Endoscopy 2018; 50(06): 631-641
DOI: 10.1055/s-0043-125062
Review
© Georg Thieme Verlag KG Stuttgart · New York

Covered vs. uncovered self-expandable metal stents for malignant distal biliary strictures: a systematic review and meta-analysis

Alberto Tringali
1  Endoscopy Unit, Niguarda Hospital, Milan, Italy
,
Cesare Hassan
2  Endoscopy Unit, Nuovo Regina Margherita Hospital, Rome, Italy
,
Matteo Rota
3  Department of Biomedical and Clinical Sciences, University of Milan, Milan, Italy
,
Marta Rossi
4  Department of Clinical Sciences and Community Health,University of Milan, Milan, Italy
,
Massimiliano Mutignani
1  Endoscopy Unit, Niguarda Hospital, Milan, Italy
,
Lars Aabakken
5  Endoscopy, Oslo University Hospital – Rikshospitalet, Oslo, Norway
› Author Affiliations
Further Information

Publication History

submitted 08 February 2017

accepted after revision 26 November 2017

Publication Date:
17 January 2018 (eFirst)

Abstract

Background Self-expandable metal stents (SEMS) are used for palliation of distal malignant biliary strictures, but the role of covered SEMS is less clear. We performed an up-to-date meta-analysis to compare the performance of covered and uncovered SEMS in patients with unresectable distal malignant biliary strictures.

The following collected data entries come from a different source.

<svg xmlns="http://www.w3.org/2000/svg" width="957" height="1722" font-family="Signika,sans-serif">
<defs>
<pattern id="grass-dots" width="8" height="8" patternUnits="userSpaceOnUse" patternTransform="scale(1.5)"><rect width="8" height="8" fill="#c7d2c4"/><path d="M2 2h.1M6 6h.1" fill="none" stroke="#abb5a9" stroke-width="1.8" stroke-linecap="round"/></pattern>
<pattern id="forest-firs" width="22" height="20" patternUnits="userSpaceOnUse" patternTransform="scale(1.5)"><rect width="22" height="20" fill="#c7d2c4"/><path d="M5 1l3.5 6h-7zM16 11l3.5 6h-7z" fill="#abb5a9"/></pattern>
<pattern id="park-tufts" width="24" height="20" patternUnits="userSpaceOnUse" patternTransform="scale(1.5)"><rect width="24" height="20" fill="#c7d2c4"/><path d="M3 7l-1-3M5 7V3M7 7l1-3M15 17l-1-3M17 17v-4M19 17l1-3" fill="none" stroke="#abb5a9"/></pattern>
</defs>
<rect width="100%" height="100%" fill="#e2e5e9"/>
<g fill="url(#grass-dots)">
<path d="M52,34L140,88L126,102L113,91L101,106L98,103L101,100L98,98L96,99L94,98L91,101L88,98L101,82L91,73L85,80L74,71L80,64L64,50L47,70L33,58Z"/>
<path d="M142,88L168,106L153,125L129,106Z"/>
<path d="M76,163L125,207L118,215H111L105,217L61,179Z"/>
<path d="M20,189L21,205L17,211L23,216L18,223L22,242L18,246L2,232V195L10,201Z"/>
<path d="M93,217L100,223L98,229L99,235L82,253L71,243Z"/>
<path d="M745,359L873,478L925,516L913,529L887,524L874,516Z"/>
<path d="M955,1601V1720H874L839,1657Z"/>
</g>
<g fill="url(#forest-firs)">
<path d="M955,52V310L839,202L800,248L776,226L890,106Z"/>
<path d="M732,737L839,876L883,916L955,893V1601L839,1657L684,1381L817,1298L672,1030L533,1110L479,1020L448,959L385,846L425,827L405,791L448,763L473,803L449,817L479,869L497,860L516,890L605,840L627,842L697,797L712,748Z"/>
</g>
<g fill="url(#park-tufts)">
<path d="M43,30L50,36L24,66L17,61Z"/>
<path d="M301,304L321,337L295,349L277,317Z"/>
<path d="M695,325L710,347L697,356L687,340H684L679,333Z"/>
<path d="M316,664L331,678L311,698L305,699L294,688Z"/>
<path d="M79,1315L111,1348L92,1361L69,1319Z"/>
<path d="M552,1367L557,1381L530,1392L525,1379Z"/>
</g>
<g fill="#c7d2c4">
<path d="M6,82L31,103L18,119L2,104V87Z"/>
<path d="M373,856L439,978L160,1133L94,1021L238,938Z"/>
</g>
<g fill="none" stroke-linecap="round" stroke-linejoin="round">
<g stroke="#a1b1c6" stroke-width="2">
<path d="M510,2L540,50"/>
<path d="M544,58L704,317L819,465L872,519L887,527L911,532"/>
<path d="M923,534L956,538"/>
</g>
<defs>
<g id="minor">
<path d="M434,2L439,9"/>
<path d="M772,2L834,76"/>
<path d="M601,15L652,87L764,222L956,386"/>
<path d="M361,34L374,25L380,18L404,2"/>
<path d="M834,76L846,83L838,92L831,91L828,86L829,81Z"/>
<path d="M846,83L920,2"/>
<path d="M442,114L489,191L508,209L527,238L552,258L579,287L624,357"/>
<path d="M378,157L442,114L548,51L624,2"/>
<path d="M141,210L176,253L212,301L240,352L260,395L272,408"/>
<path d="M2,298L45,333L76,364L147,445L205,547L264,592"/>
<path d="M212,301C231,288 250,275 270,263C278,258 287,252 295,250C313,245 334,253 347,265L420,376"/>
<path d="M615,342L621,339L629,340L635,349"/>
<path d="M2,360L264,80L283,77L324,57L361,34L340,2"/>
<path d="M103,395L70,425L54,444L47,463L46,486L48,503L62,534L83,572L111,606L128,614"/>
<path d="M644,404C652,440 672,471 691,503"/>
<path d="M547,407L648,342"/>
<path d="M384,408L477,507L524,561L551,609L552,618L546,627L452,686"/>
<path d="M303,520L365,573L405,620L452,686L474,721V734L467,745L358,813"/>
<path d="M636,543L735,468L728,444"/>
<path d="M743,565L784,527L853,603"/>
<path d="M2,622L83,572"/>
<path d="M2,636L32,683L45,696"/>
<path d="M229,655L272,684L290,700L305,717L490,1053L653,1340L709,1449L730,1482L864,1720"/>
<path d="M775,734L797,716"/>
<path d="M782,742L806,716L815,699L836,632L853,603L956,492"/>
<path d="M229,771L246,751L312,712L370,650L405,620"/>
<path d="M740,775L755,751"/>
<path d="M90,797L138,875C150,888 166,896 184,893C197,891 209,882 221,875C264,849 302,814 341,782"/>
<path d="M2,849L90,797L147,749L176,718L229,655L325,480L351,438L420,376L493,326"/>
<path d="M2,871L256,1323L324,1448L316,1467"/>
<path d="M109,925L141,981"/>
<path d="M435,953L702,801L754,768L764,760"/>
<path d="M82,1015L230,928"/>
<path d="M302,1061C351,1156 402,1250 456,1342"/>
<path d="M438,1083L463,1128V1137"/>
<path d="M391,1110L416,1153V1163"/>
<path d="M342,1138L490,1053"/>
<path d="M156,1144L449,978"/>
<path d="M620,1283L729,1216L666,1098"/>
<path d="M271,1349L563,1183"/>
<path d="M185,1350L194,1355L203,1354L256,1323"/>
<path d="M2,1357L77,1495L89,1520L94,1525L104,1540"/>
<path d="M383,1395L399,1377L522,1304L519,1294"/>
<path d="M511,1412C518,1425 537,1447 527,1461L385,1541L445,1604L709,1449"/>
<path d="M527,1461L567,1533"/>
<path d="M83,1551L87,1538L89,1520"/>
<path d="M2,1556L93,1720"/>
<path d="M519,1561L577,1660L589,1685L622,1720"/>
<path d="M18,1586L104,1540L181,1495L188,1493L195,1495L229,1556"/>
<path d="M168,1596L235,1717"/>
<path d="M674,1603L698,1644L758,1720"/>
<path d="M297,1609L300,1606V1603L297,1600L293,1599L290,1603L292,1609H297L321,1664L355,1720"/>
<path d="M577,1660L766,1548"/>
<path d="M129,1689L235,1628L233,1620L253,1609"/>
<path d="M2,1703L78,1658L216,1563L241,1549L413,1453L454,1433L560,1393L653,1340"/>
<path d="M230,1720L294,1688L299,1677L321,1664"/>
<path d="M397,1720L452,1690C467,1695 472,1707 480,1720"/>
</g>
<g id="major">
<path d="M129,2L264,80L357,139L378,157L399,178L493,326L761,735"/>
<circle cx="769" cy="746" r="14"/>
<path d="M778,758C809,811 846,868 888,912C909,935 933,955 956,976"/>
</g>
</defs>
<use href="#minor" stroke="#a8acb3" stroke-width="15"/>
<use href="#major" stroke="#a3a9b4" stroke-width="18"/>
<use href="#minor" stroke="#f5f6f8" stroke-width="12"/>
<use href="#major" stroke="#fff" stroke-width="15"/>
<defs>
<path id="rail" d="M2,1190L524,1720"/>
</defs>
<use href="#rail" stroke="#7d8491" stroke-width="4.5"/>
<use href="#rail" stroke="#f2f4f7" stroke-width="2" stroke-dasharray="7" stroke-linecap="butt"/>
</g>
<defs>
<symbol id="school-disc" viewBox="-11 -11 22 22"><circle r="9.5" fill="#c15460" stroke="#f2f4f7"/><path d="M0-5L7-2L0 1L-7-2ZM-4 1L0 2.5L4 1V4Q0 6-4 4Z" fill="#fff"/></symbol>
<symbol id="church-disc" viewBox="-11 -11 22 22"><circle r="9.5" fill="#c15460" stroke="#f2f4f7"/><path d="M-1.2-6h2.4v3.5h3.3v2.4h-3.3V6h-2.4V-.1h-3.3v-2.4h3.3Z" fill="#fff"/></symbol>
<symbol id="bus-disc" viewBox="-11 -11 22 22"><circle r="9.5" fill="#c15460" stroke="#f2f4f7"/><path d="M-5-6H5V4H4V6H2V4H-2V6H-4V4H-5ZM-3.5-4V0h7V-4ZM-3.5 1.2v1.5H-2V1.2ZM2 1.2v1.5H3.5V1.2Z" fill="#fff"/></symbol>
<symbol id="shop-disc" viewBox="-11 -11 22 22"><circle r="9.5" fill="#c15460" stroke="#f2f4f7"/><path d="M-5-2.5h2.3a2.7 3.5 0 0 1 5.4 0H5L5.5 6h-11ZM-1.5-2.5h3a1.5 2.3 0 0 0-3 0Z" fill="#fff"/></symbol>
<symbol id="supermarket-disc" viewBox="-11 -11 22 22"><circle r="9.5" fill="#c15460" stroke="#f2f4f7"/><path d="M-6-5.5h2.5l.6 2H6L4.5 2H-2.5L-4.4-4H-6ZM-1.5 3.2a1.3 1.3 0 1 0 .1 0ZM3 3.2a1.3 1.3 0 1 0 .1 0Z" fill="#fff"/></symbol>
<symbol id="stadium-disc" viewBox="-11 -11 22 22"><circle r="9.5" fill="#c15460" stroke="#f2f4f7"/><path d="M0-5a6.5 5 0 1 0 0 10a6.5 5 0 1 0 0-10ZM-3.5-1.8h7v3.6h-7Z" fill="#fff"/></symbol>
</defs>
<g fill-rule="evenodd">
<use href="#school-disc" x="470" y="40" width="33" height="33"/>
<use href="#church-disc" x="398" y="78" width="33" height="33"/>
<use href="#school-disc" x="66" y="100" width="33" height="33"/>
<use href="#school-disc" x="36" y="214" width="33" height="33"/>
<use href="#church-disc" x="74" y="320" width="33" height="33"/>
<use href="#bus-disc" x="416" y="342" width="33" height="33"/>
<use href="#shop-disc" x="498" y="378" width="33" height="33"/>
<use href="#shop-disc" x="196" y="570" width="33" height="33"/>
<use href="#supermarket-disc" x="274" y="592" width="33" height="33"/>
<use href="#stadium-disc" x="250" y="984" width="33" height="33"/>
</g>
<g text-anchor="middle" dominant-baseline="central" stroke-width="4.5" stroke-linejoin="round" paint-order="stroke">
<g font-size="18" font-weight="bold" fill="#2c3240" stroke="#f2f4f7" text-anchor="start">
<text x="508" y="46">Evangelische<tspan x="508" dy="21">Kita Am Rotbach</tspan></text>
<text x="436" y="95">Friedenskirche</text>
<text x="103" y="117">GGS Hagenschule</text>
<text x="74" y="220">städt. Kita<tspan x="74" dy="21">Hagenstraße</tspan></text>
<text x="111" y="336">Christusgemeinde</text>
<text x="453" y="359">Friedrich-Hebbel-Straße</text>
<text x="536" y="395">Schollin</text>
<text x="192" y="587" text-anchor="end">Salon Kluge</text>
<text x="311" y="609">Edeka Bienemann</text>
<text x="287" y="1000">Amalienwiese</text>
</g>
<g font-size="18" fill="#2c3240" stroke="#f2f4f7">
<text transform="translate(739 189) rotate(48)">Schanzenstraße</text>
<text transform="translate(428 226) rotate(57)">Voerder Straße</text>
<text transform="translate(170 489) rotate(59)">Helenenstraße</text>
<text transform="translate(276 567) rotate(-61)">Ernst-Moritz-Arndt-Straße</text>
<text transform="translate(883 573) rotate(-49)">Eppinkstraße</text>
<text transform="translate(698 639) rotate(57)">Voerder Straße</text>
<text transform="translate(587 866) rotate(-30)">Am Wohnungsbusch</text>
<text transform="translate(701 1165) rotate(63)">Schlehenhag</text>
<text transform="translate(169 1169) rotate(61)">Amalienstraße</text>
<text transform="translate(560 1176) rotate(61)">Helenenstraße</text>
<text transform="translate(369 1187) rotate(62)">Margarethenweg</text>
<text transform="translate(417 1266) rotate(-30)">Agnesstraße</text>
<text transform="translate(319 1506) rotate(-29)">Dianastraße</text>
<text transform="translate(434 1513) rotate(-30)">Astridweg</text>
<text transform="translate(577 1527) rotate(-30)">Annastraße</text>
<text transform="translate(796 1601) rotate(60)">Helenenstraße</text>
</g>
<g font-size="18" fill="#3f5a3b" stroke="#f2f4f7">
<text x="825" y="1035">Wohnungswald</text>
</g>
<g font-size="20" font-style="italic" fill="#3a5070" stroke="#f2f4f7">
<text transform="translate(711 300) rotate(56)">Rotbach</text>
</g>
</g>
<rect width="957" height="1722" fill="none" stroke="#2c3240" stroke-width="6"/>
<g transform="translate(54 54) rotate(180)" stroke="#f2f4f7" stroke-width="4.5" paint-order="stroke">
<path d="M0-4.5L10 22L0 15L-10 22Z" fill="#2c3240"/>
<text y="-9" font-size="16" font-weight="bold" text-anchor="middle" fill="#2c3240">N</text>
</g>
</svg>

Methods A computerized medical search was performed using MEDLINE, EMBASE, and the Cochrane Library between 2000 and December 2016 to identify all randomized trials that compared covered with uncovered SEMS in patients with distal malignant biliary strictures. Primary outcomes were stent failure and patient mortality; secondary outcomes were stent dysfunction and adverse events. Pooled estimates were computed using the random effects model.

Results Overall, 11 RCTs involving 1272 patients were included. The primary outcomes of stent failure and patient mortality did not differ significantly between covered and uncovered SEMS (hazard ratio [HR] 0.68, 95 % confidence interval [CI] 0.40 – 1.17; HR 0.89, 95 %CI 0.76 – 1.05, respectively). However, stent migration and sludge formation were much more common with covered SEMS (odds ratio [OR] 5.11, 95 %CI 1.84 – 14.17; OR 2.46, 95 %CI 1.37 – 4.43). The use of covered SEMS was associated with a lower rate of tumor ingrowth (OR 0.21, 95 %CI 0.09 – 0.50) but a higher rate of tumor overgrowth (OR 2.00, 95 %CI 1.15 – 3.48) compared with uncovered stents. The rates of procedure-related adverse events were similar in both groups.

Conclusion There was a risk reduction of about 32 % for both stent failure and patient mortality with covered SEMS but this difference was not significant. Migration and sludge rates were higher with covered SEMS, whereas tumor ingrowth was more likely with uncovered SEMS. The data show no added benefit of covered SEMS; further stent evolution is desirable.